Note: Figures and Tables Are at the End of the File

Panko, Raymond R., “Two Experiments in Reducing Overconfidence in Spreadsheet Development,” Journal of Organizational and End User Computing, 19(1), January–March 2007, 1-23.

Two Experiments in
Reducing Overconfidence
in Spreadsheet Development

Note: Figures and tables are at the end of the file.

Raymond R. Panko
University of Hawaii

Abstract

Research on spreadsheet development has shown consistently that users make many errors and that most spreadsheets are incorrect. Research has also shown that spreadsheet developers are consistently overconfident in the accuracy of their spreadsheets. This may be why they engage in relatively little testing of spreadsheets before making them operational. This paper reports on two experiments.
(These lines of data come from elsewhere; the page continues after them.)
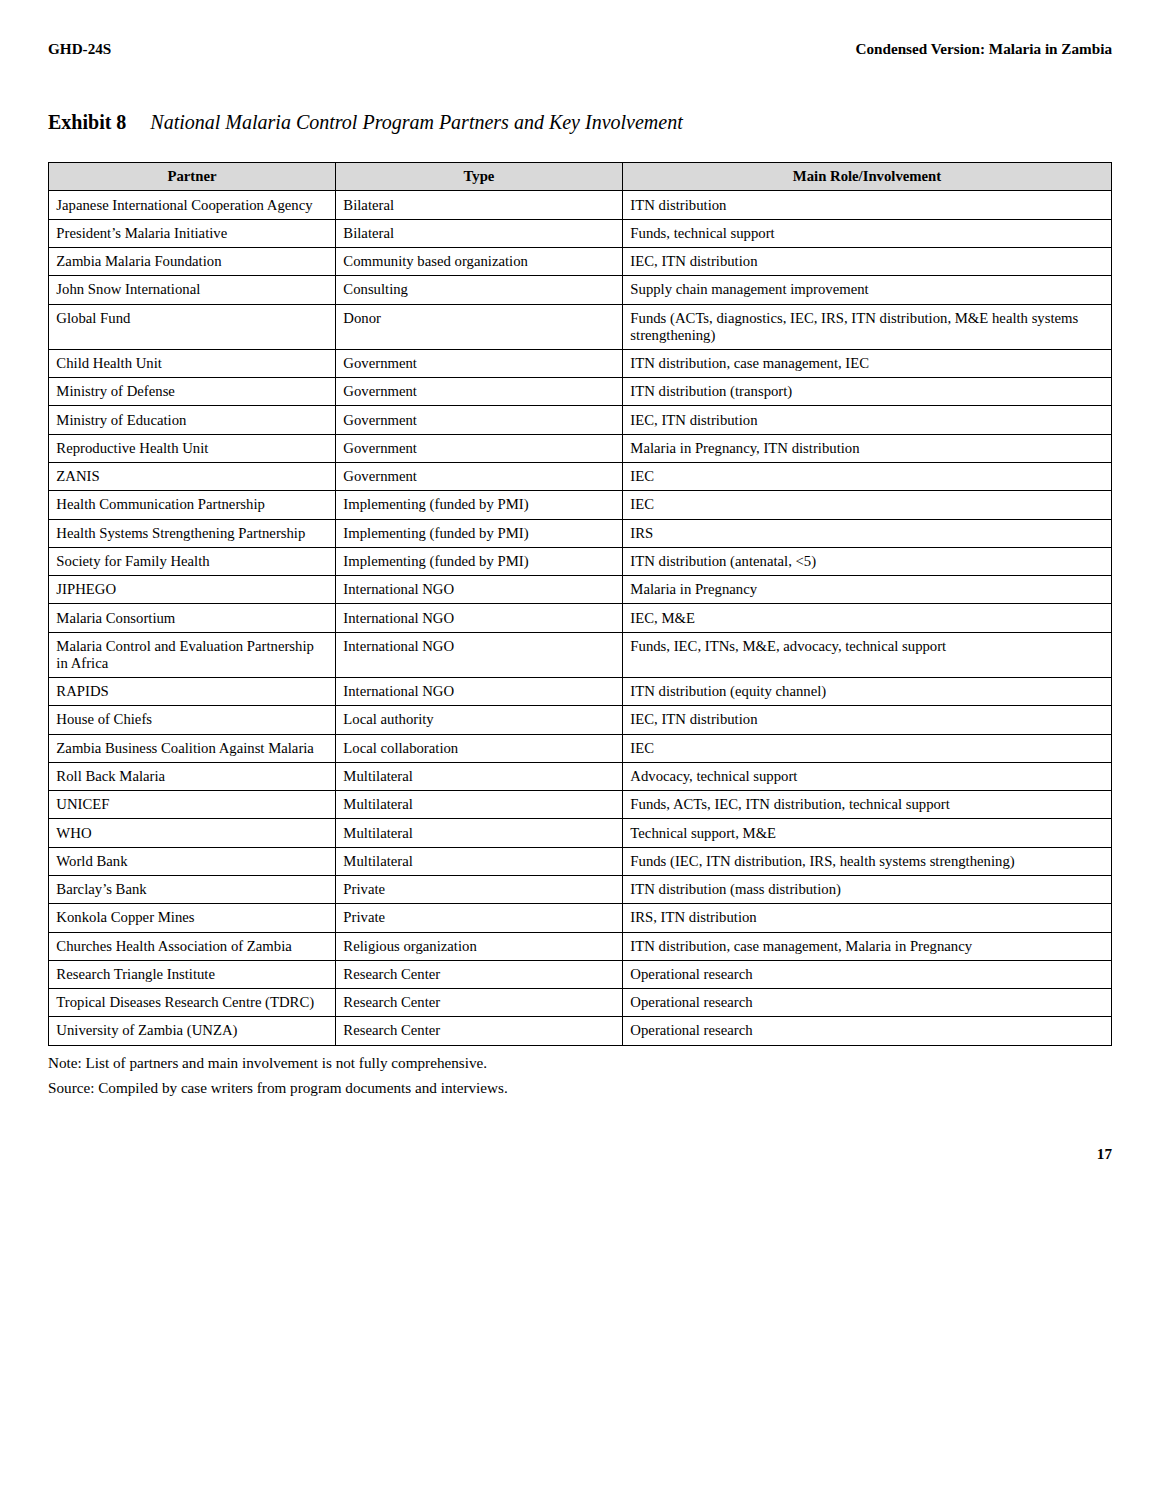GHD-24S
Condensed Version: Malaria in Zambia
Exhibit 8 National Malaria Control Program Partners and Key Involvement
| Partner | Type | Main Role/Involvement |
| --- | --- | --- |
| Japanese International Cooperation Agency | Bilateral | ITN distribution |
| President’s Malaria Initiative | Bilateral | Funds, technical support |
| Zambia Malaria Foundation | Community based organization | IEC, ITN distribution |
| John Snow International | Consulting | Supply chain management improvement |
| Global Fund | Donor | Funds (ACTs, diagnostics, IEC, IRS, ITN distribution, M&E health systems strengthening) |
| Child Health Unit | Government | ITN distribution, case management, IEC |
| Ministry of Defense | Government | ITN distribution (transport) |
| Ministry of Education | Government | IEC, ITN distribution |
| Reproductive Health Unit | Government | Malaria in Pregnancy, ITN distribution |
| ZANIS | Government | IEC |
| Health Communication Partnership | Implementing (funded by PMI) | IEC |
| Health Systems Strengthening Partnership | Implementing (funded by PMI) | IRS |
| Society for Family Health | Implementing (funded by PMI) | ITN distribution (antenatal, <5) |
| JIPHEGO | International NGO | Malaria in Pregnancy |
| Malaria Consortium | International NGO | IEC, M&E |
| Malaria Control and Evaluation Partnership in Africa | International NGO | Funds, IEC, ITNs, M&E, advocacy, technical support |
| RAPIDS | International NGO | ITN distribution (equity channel) |
| House of Chiefs | Local authority | IEC, ITN distribution |
| Zambia Business Coalition Against Malaria | Local collaboration | IEC |
| Roll Back Malaria | Multilateral | Advocacy, technical support |
| UNICEF | Multilateral | Funds, ACTs, IEC, ITN distribution, technical support |
| WHO | Multilateral | Technical support, M&E |
| World Bank | Multilateral | Funds (IEC, ITN distribution, IRS, health systems strengthening) |
| Barclay’s Bank | Private | ITN distribution (mass distribution) |
| Konkola Copper Mines | Private | IRS, ITN distribution |
| Churches Health Association of Zambia | Religious organization | ITN distribution, case management, Malaria in Pregnancy |
| Research Triangle Institute | Research Center | Operational research |
| Tropical Diseases Research Centre (TDRC) | Research Center | Operational research |
| University of Zambia (UNZA) | Research Center | Operational research |
Note: List of partners and main involvement is not fully comprehensive.
Source: Compiled by case writers from program documents and interviews.
17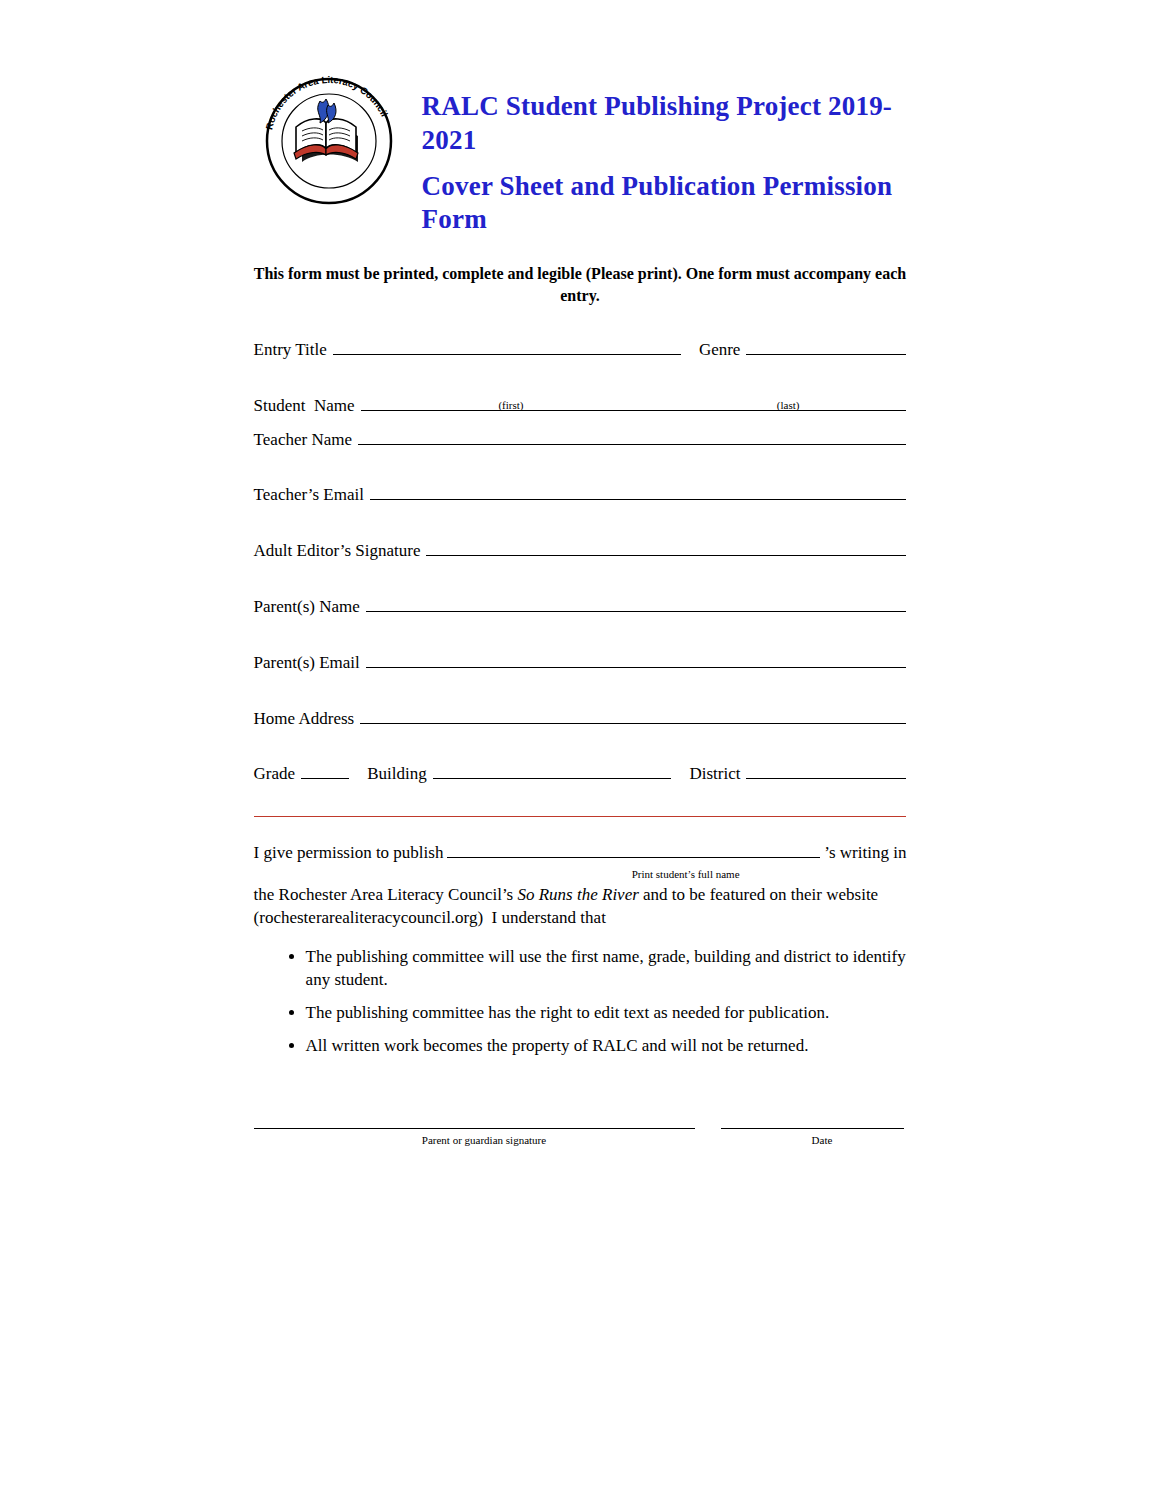Rochester Area Literacy Council
RALC Student Publishing Project 2019-2021
Cover Sheet and Publication Permission Form
This form must be printed, complete and legible (Please print). One form must accompany each entry.
Entry Title Genre
Student Name
(first) (last)
Teacher Name
Teacher’s Email
Adult Editor’s Signature
Parent(s) Name
Parent(s) Email
Home Address
Grade Building District
I give permission to publish ’s writing in
Print student’s full name
the Rochester Area Literacy Council’s So Runs the River and to be featured on their website (rochesterarealiteracycouncil.org) I understand that
The publishing committee will use the first name, grade, building and district to identify any student.
The publishing committee has the right to edit text as needed for publication.
All written work becomes the property of RALC and will not be returned.
Parent or guardian signature
Date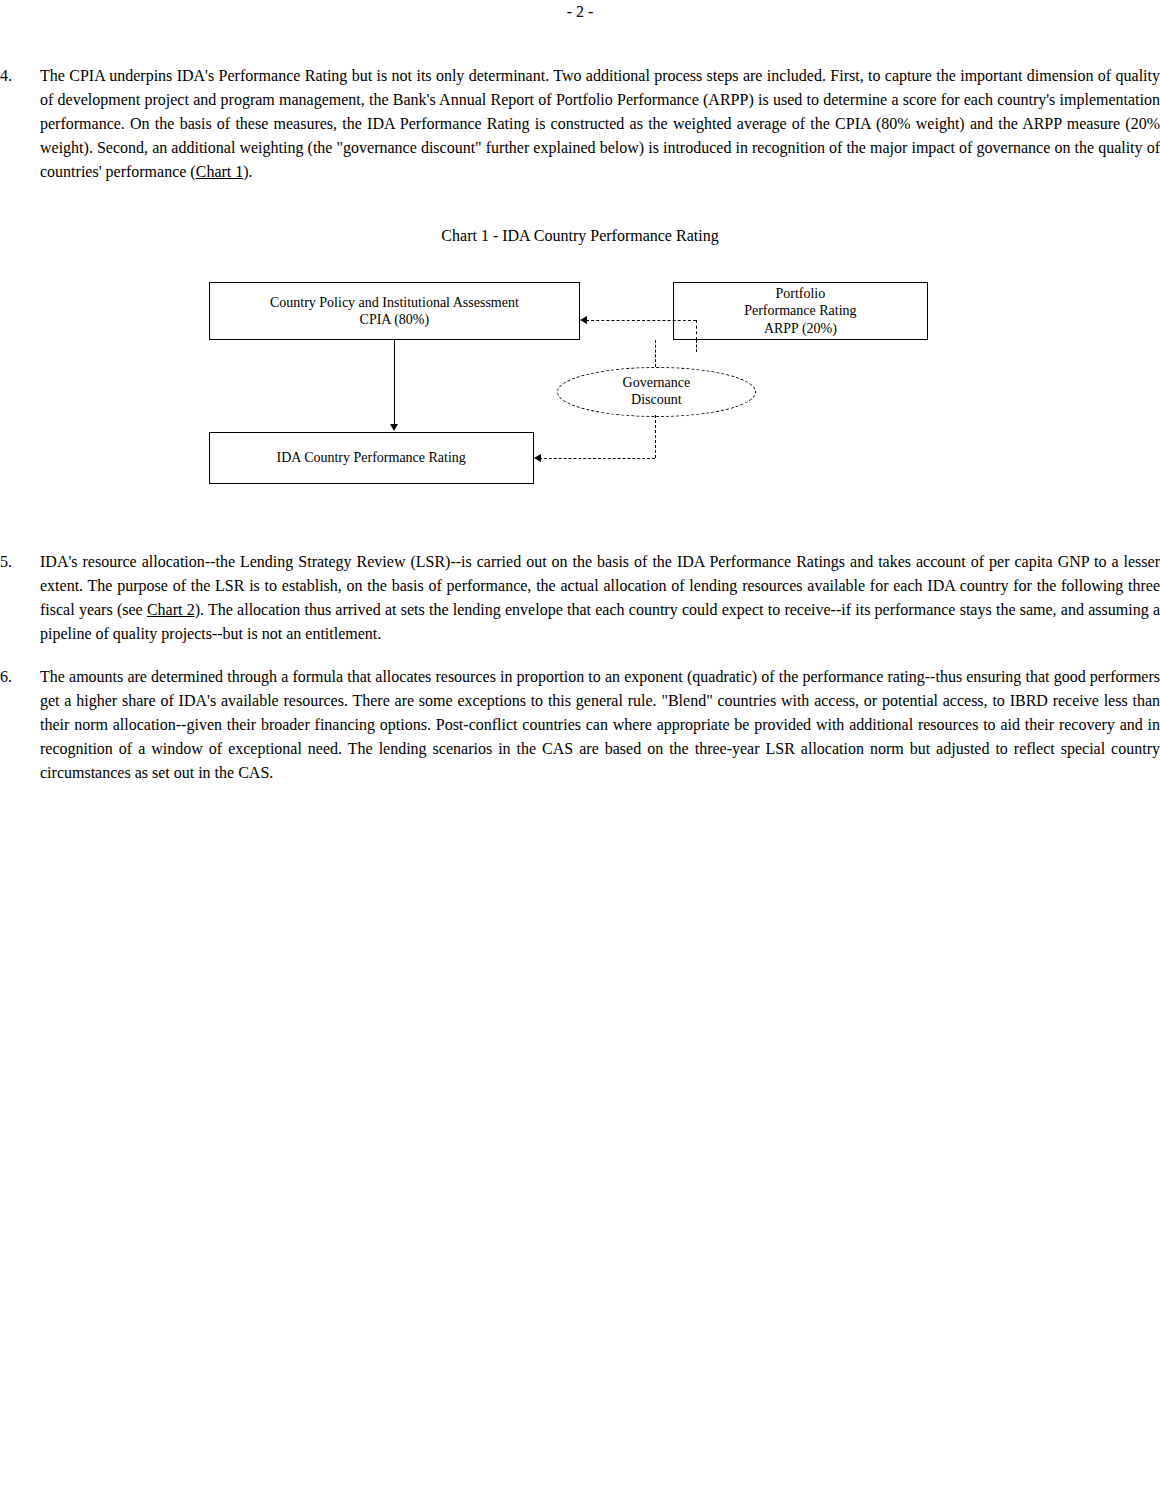- 2 -
4.
The CPIA underpins IDA's Performance Rating but is not its only determinant. Two additional process steps are included. First, to capture the important dimension of quality of development project and program management, the Bank's Annual Report of Portfolio Performance (ARPP) is used to determine a score for each country's implementation performance. On the basis of these measures, the IDA Performance Rating is constructed as the weighted average of the CPIA (80% weight) and the ARPP measure (20% weight). Second, an additional weighting (the "governance discount" further explained below) is introduced in recognition of the major impact of governance on the quality of countries' performance (Chart 1).
Chart 1 - IDA Country Performance Rating
Country Policy and Institutional Assessment
CPIA (80%)
Portfolio
Performance Rating
ARPP (20%)
Governance
Discount
IDA Country Performance Rating
5.
IDA's resource allocation--the Lending Strategy Review (LSR)--is carried out on the basis of the IDA Performance Ratings and takes account of per capita GNP to a lesser extent. The purpose of the LSR is to establish, on the basis of performance, the actual allocation of lending resources available for each IDA country for the following three fiscal years (see Chart 2). The allocation thus arrived at sets the lending envelope that each country could expect to receive--if its performance stays the same, and assuming a pipeline of quality projects--but is not an entitlement.
6.
The amounts are determined through a formula that allocates resources in proportion to an exponent (quadratic) of the performance rating--thus ensuring that good performers get a higher share of IDA's available resources. There are some exceptions to this general rule. "Blend" countries with access, or potential access, to IBRD receive less than their norm allocation--given their broader financing options. Post-conflict countries can where appropriate be provided with additional resources to aid their recovery and in recognition of a window of exceptional need. The lending scenarios in the CAS are based on the three-year LSR allocation norm but adjusted to reflect special country circumstances as set out in the CAS.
The first examined the suitability of a new metric for measuring spreadsheet confidence. The second, prompted by general research on overconfidence, attempted to reduce overconfidence by giving developers feedback on what percent of all spreadsheets based on the experiment task were incorrect when others developed the spreadsheets. The experiment found that the feedback did reduce confidence and errors but not substantially.

Introduction

Spreadsheet development was one of the earliest end user applications, along with word processing. It continues to be among the most widely used computer applications in organizations [United States Bureau of the Census, 2001]. Although many spreadsheets are small and simple throwaway calculations, surveys have shown that many spreadsheets are quite large [Cale, 1994; Cragg & King, 1993; Floyd, Walls, & Marr, 1995; Hall, 1996], complex [Hall, 1996], and very important to the firm [Chan & Storey, 1996; Gable, Yap, and Eng, 1991].

Unfortunately, there is growing evidence that inaccurate spreadsheets are commonplace. For instance, Table 1 shows that audits of real-world spreadsheets have found errors in most of the spreadsheets they examined. The most recent field audits, which used better methodologies than studies before 1995, found errors in 94% of the 88 spreadsheets they inspected. The implications of this ubiquity of errors are sobering.

Table 1: Studies of Spreadsheet Errors

As Table 1 shows, the field audits that measured the frequency of errors on a per-cell basis [Butler, 2000; Clermont, Hanin, & Mittermeier, 2002; Hicks, 1995; Lawrence and Lee, 2004; Lukasic, 1998] found an average cell error rate of 5.2%.This cell error rate shows why so many spreadsheets contained errors. Most large spreadsheets contain hundreds or thousands of formulas. Given these cell error rates, the question is not whether a large spreadsheet contains errors but how many errors the spreadsheet contains and how serious these concerns are.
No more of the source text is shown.